Elon Musk and the U.S. Securities and Exchange Commission are in settlement discussions over a lawsuit accusing the world’s richest person of waiting too long to disclose his early purchases of Twitter stock in 2022. A resolution, if reached, would close one of the most high-profile and contentious regulatory fights in recent years.
Both sides confirmed in a court filing this week that they are actively exploring a potential resolution that could make further legal proceedings unnecessary. They jointly asked a federal judge in Washington to push back a procedural deadline by two weeks to allow those discussions to continue. The SEC declined to comment publicly on the matter.
What the lawsuit is about
The SEC filed suit in January 2025, alleging that Musk waited 11 days beyond the legal deadline to disclose that he had acquired an initial stake of more than 5 percent in Twitter in late March and early April of 2022. Regulators argued that the delay allowed him to continue purchasing shares at prices that had not yet reflected his growing position in the company, enabling him to buy more than $500 million worth of stock at what the agency described as artificially low prices.
The SEC has sought a civil fine from Musk and the return of roughly $150 million it claims he saved at the expense of investors who sold their shares without knowing a major buyer was quietly accumulating a position. Musk has maintained that the delay was unintentional and has accused the agency of targeting him in violation of his constitutional rights.
The settlement discussions come roughly six weeks after a federal judge rejected Musk’s effort to have the case thrown out entirely. They also come as the SEC operates under new leadership following a shift in the agency’s enforcement priorities.

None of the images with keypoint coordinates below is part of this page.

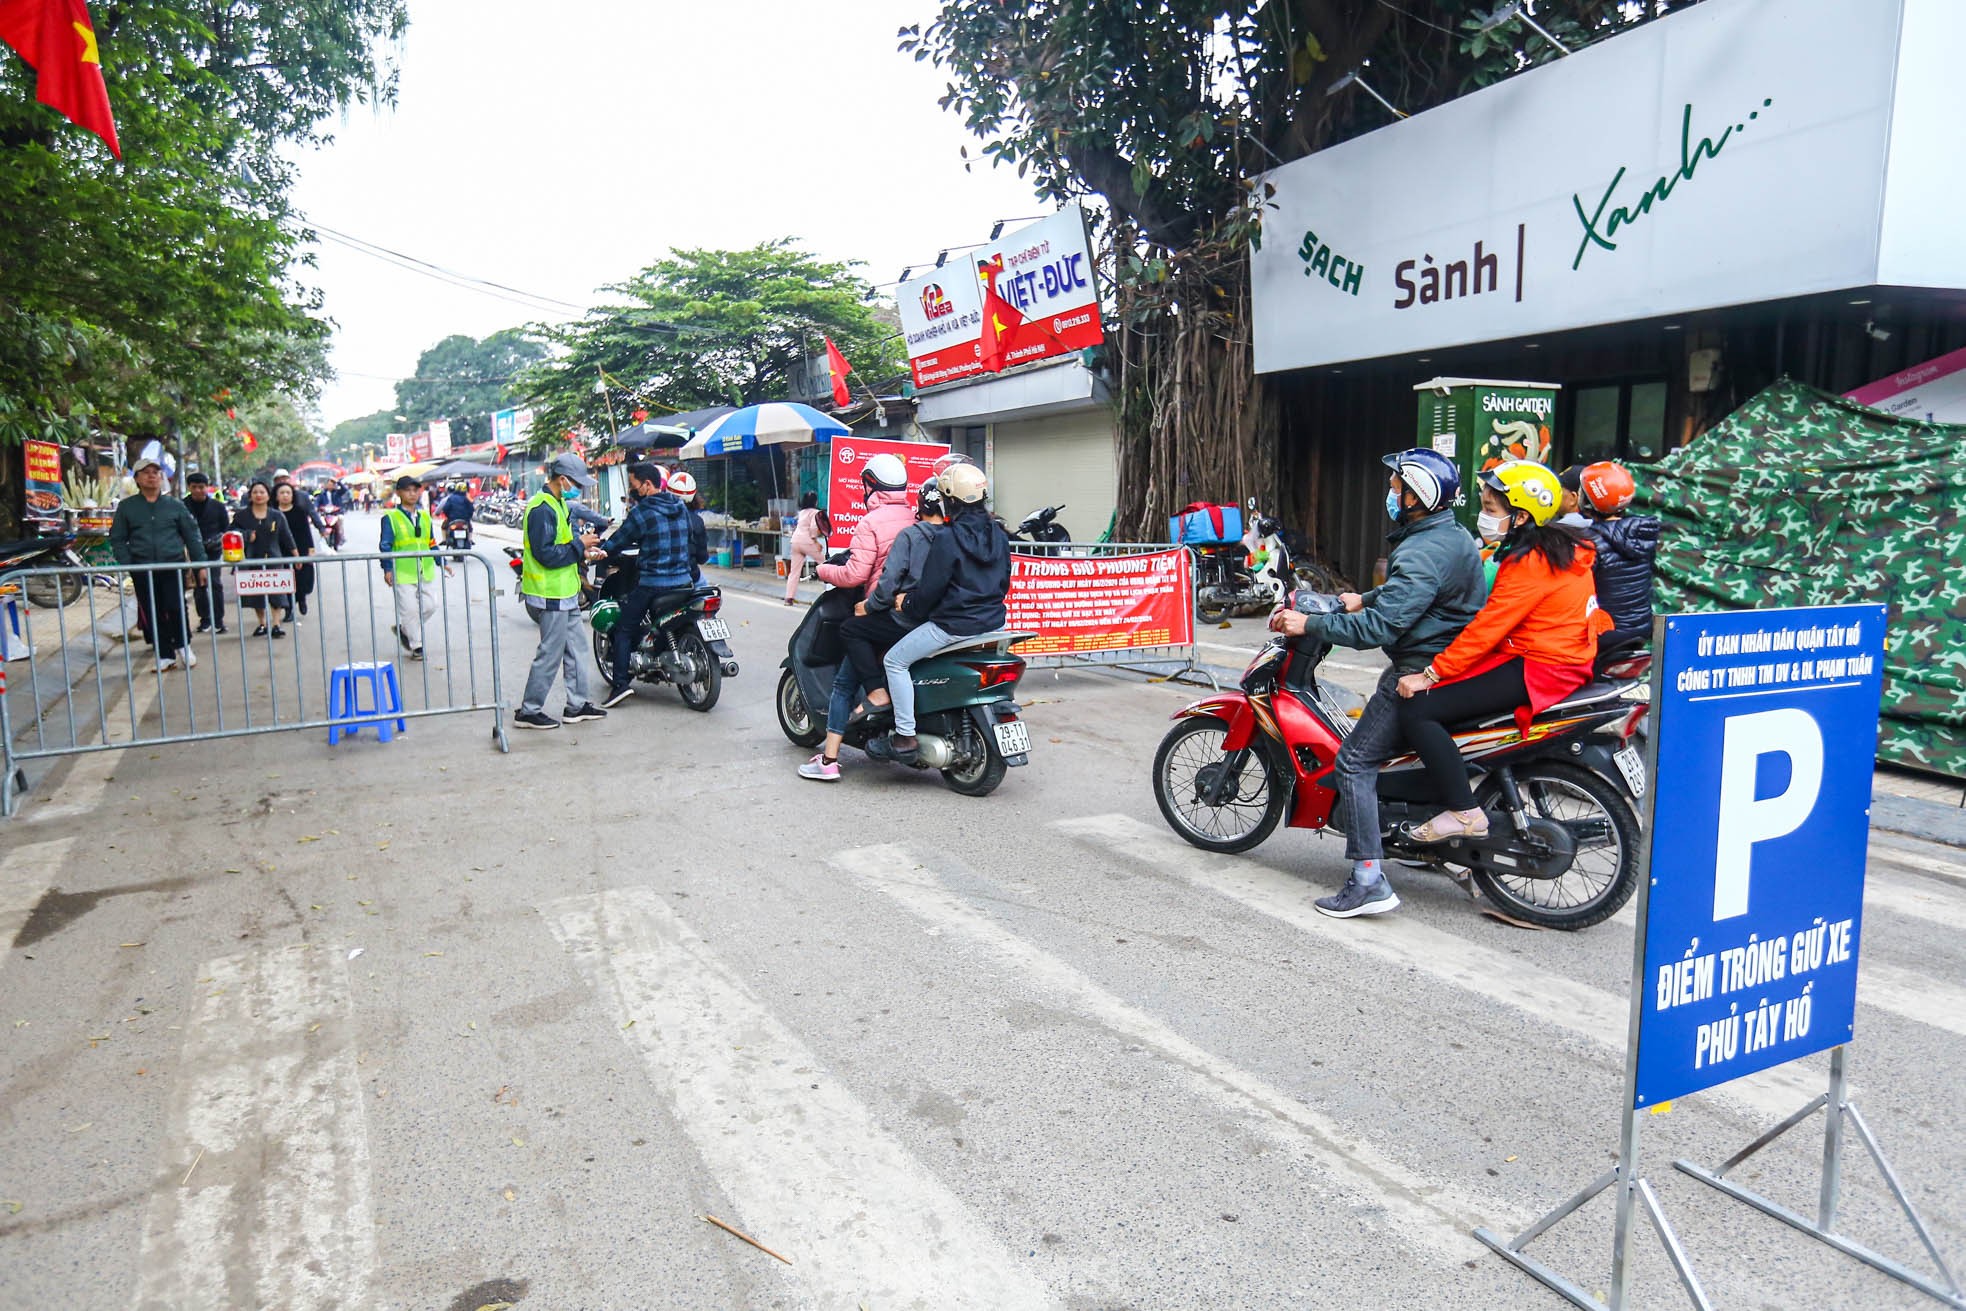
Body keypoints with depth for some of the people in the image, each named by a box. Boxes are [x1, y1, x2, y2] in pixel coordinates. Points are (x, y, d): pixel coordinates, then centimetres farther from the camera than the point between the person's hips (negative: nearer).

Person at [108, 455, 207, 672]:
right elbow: (117, 539, 9)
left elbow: (192, 535, 10)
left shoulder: (175, 505, 9)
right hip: (143, 570, 1)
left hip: (173, 566, -1)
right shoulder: (126, 507, 9)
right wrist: (127, 565, -4)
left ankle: (182, 645, 10)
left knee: (176, 607, -13)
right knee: (154, 614, 4)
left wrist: (200, 564, 4)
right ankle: (165, 655, 13)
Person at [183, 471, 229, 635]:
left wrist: (220, 539, -11)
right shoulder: (183, 506, 0)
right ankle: (205, 619, 16)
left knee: (215, 583, -5)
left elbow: (226, 528, 8)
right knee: (199, 585, 6)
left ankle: (218, 620, 1)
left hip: (213, 550, -1)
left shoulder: (217, 506, 2)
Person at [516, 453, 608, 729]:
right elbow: (546, 554, -24)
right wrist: (579, 545, -16)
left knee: (575, 648, 15)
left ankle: (577, 705, 24)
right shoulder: (542, 509, -19)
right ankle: (529, 711, 7)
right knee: (550, 654, -3)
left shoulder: (558, 504, 14)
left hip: (565, 593, 10)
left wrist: (584, 551, 5)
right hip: (550, 595, -10)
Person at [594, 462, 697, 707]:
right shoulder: (681, 508, 7)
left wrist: (600, 551, 14)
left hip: (651, 583, -6)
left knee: (623, 629, 3)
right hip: (684, 581, 6)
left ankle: (620, 682, -6)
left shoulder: (641, 513, -12)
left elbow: (618, 542, -3)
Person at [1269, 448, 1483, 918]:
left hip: (1422, 671, -11)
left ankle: (1369, 882, -11)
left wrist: (1310, 624, -22)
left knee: (1355, 762, -8)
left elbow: (1380, 628, -27)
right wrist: (1365, 599, 25)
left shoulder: (1421, 554, -22)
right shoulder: (1453, 534, 11)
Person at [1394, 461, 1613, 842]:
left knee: (1416, 710, -18)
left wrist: (1430, 674, -21)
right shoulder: (1556, 547, 14)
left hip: (1536, 669, -11)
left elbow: (1490, 625, -22)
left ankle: (1464, 813, -17)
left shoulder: (1530, 562, -17)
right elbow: (1497, 618, 18)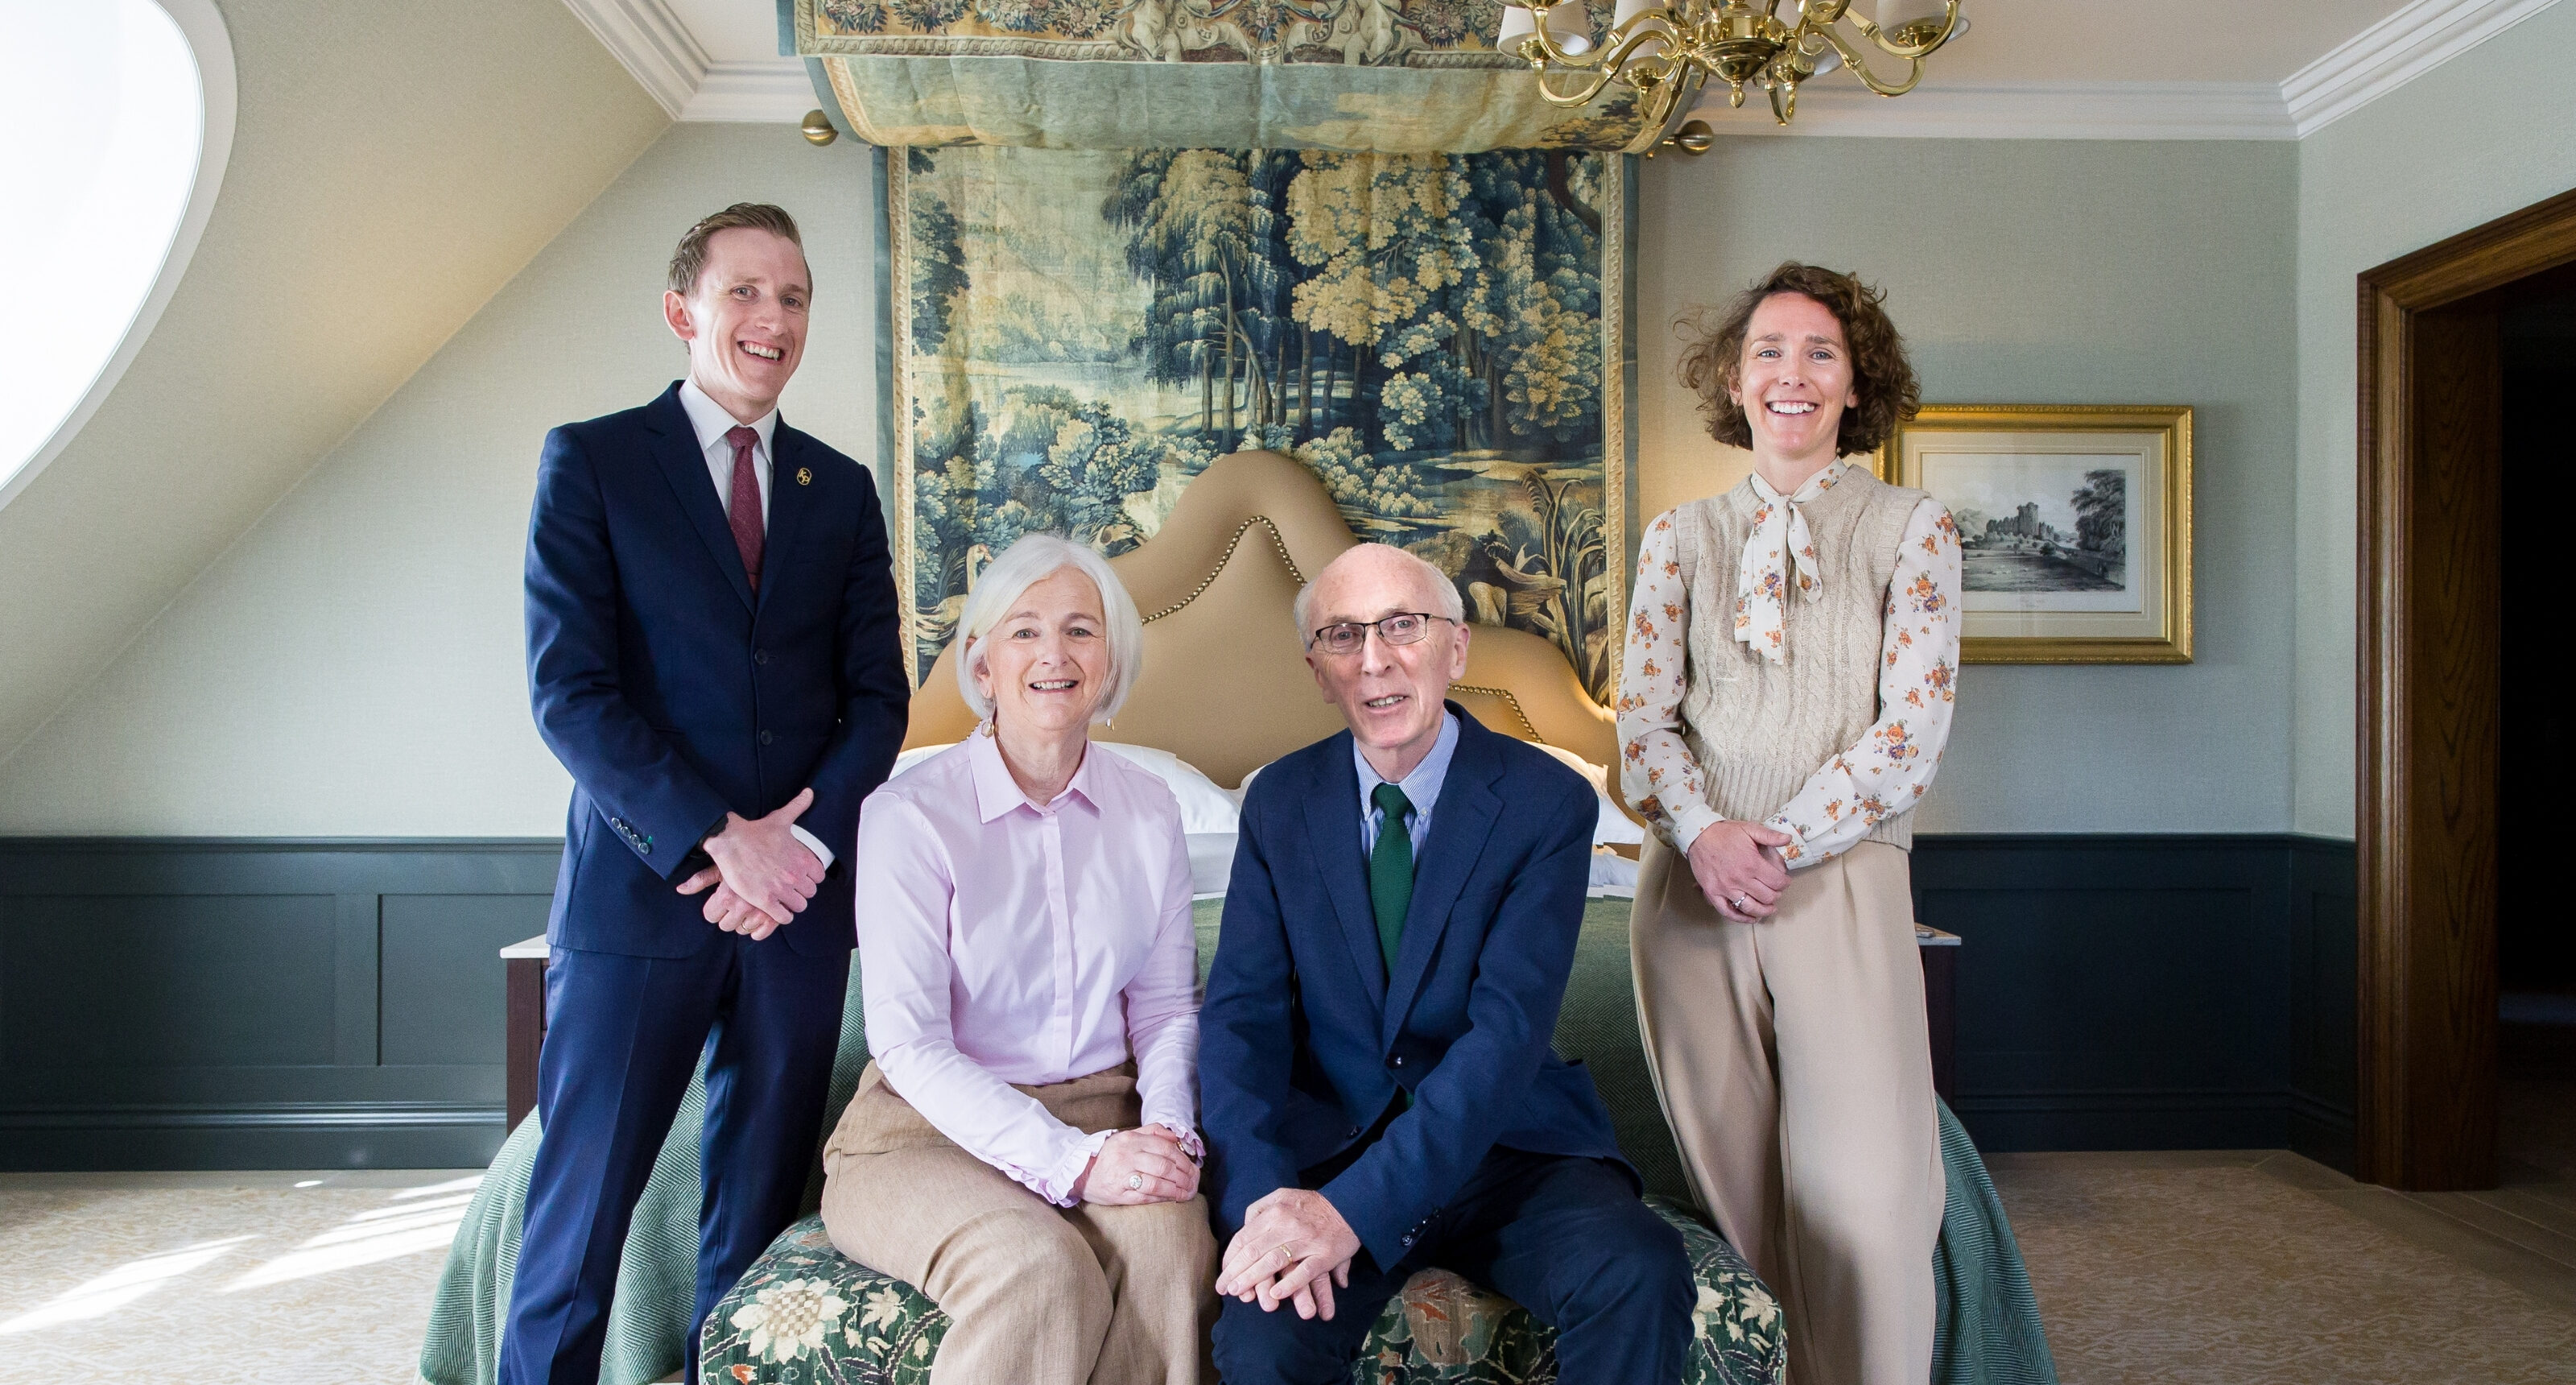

A pattern of regulatory friction
This would not be the first time Musk has resolved a dispute with the SEC through a settlement. In 2018, the agency charged him with securities fraud after he posted on Twitter that he had secured funding to take Tesla private, a claim that turned out to be premature. That case ended with Musk paying a $20 million civil penalty, agreeing to step down as Tesla’s chairman and accepting oversight of certain social media communications by company lawyers.
The relationship between Musk and the SEC has remained tense in the years since, making the current settlement talks all the more notable.
The broader Musk legal picture
A separate legal matter involving Twitter is also moving through the courts. A jury in San Francisco recently heard closing arguments in a case brought by former Twitter shareholders who allege that Musk misled them during his on-again, off-again attempt to walk away from the $44 billion acquisition. Musk argued at the time that the platform had more fake accounts than it had disclosed, which he used as justification for trying to exit the deal.
Twitter, which Musk eventually completed the purchase of and rebranded as X, is now part of a rapidly expanding corporate empire. Last month, X was folded into SpaceX following that company’s acquisition of Musk’s artificial intelligence venture xAI. The combined entity has been valued at approximately $1.25 trillion, making it the most valuable private company in the world. SpaceX is reported to be considering an initial public offering as early as this June.
Musk’s personal fortune stood at roughly $834 billion as of this week, a figure that represents more than triple the wealth of the second-richest person on that ranking.